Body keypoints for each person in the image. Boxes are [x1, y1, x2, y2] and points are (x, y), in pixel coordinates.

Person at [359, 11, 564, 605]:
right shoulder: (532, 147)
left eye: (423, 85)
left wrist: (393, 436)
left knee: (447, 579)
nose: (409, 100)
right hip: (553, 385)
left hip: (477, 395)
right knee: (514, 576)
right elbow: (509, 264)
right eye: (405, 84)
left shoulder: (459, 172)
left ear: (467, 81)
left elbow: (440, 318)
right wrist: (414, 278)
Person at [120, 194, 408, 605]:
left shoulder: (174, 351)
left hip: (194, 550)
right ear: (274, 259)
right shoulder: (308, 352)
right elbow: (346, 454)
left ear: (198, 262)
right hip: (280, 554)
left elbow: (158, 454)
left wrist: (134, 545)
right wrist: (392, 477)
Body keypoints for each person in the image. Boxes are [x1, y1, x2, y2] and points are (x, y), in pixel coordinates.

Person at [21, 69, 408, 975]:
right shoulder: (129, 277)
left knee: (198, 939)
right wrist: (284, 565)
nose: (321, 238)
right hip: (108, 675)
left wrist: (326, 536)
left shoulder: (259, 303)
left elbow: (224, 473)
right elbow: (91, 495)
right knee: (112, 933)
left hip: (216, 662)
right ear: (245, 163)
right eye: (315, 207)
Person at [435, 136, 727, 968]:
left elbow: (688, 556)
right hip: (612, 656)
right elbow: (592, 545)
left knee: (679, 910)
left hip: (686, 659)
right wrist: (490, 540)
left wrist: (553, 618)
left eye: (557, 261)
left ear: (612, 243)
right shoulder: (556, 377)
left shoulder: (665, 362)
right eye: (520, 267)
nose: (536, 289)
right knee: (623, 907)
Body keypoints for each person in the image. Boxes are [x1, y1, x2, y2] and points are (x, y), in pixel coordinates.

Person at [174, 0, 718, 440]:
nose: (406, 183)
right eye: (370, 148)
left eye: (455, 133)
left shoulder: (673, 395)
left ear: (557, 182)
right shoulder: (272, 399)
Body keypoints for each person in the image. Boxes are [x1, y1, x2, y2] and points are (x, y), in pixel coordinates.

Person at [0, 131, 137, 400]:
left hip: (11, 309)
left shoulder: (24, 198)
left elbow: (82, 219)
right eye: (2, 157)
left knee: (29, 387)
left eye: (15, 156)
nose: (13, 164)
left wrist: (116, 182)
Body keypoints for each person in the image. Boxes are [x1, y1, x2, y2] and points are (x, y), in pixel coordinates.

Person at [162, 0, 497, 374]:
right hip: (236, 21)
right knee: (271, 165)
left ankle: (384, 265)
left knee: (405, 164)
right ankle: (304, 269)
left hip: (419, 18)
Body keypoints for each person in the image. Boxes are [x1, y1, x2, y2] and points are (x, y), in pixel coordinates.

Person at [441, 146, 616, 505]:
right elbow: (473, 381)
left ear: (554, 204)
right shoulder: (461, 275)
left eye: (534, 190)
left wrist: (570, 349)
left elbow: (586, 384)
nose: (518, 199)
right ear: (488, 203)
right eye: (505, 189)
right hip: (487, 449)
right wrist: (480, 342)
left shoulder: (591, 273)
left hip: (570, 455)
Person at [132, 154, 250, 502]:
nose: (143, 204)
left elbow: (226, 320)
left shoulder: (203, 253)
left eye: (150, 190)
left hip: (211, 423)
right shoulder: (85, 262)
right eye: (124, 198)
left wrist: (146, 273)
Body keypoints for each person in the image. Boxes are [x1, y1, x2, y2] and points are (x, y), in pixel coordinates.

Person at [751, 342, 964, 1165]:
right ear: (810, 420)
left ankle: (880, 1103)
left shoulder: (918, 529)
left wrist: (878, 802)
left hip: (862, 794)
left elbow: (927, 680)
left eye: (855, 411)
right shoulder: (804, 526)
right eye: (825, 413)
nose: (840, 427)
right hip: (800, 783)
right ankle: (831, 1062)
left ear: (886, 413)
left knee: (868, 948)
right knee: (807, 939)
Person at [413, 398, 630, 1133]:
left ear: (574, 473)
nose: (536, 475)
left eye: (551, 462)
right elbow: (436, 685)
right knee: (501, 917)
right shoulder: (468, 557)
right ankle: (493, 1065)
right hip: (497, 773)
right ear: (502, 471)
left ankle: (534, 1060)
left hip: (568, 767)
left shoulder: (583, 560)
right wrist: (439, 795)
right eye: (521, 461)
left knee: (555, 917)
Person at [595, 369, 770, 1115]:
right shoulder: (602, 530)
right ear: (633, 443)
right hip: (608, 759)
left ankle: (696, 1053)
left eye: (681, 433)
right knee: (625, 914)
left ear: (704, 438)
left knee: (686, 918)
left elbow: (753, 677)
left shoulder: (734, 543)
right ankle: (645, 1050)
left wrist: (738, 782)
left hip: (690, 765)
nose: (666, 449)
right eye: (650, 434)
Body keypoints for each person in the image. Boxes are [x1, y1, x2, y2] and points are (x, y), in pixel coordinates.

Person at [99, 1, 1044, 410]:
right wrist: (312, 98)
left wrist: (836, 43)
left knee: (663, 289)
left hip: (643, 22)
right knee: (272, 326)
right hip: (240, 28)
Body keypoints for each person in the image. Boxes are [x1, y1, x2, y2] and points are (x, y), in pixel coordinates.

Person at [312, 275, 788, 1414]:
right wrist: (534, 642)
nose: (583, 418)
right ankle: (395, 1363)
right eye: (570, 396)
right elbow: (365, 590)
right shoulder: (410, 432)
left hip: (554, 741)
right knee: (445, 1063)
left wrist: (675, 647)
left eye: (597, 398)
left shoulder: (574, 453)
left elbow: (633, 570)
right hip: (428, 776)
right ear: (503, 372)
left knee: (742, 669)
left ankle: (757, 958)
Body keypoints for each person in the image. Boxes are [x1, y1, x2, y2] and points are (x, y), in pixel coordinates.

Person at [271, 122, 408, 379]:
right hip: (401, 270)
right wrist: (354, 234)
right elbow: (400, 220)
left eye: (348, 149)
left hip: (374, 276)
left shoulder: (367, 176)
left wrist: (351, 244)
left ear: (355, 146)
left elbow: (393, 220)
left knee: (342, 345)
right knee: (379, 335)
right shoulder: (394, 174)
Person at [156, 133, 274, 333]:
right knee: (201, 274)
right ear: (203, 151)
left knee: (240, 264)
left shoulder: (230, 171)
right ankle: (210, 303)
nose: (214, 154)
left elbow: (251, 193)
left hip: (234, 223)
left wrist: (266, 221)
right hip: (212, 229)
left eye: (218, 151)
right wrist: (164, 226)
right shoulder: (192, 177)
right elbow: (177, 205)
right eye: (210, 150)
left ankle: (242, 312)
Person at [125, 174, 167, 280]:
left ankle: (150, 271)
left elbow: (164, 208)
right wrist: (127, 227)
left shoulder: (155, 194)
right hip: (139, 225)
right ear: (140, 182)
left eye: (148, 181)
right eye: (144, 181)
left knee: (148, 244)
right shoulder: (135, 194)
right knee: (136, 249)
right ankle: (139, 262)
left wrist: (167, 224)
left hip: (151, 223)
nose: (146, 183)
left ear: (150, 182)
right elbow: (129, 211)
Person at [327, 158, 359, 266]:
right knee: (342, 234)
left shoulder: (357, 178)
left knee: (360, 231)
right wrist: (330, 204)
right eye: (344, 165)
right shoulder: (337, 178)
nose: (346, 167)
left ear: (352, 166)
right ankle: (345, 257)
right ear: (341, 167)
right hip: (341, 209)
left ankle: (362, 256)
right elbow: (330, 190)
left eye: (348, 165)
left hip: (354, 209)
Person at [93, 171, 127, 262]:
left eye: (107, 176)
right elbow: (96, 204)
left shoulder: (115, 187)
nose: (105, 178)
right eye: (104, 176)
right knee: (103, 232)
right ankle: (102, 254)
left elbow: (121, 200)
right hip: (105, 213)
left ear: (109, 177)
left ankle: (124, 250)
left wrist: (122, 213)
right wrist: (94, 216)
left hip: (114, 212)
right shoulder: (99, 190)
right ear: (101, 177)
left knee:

++++++++++

### TASK INSTRUCTIONS
Reproduce only the lines above spanning from the line containing "left knee: (29, 387)" through the line containing "left wrist: (146, 273)", word for word.

### RESULT OF THIS EXERCISE
left knee: (29, 387)
left eye: (15, 156)
nose: (13, 164)
left wrist: (116, 182)
Body keypoints for each person in the image. Boxes are [x1, y1, x2, y2] and points are (x, y), in pixel coordinates.

Person at [162, 0, 497, 374]:
right hip: (236, 21)
right knee: (271, 165)
left ankle: (384, 265)
left knee: (405, 164)
right ankle: (304, 269)
left hip: (419, 18)
Body keypoints for each person in the image. Boxes are [x1, y1, x2, y2] and points are (x, y), in pixel coordinates.

Person at [441, 146, 616, 505]:
right elbow: (473, 381)
left ear: (554, 204)
right shoulder: (461, 275)
left eye: (534, 190)
left wrist: (570, 349)
left elbow: (586, 384)
nose: (518, 199)
right ear: (488, 203)
right eye: (505, 189)
right hip: (487, 449)
right wrist: (480, 342)
left shoulder: (591, 273)
left hip: (570, 455)
Person at [132, 154, 250, 502]:
nose: (143, 204)
left elbow: (226, 320)
left shoulder: (203, 253)
left eye: (150, 190)
left hip: (211, 423)
right shoulder: (85, 262)
right eye: (124, 198)
left wrist: (146, 273)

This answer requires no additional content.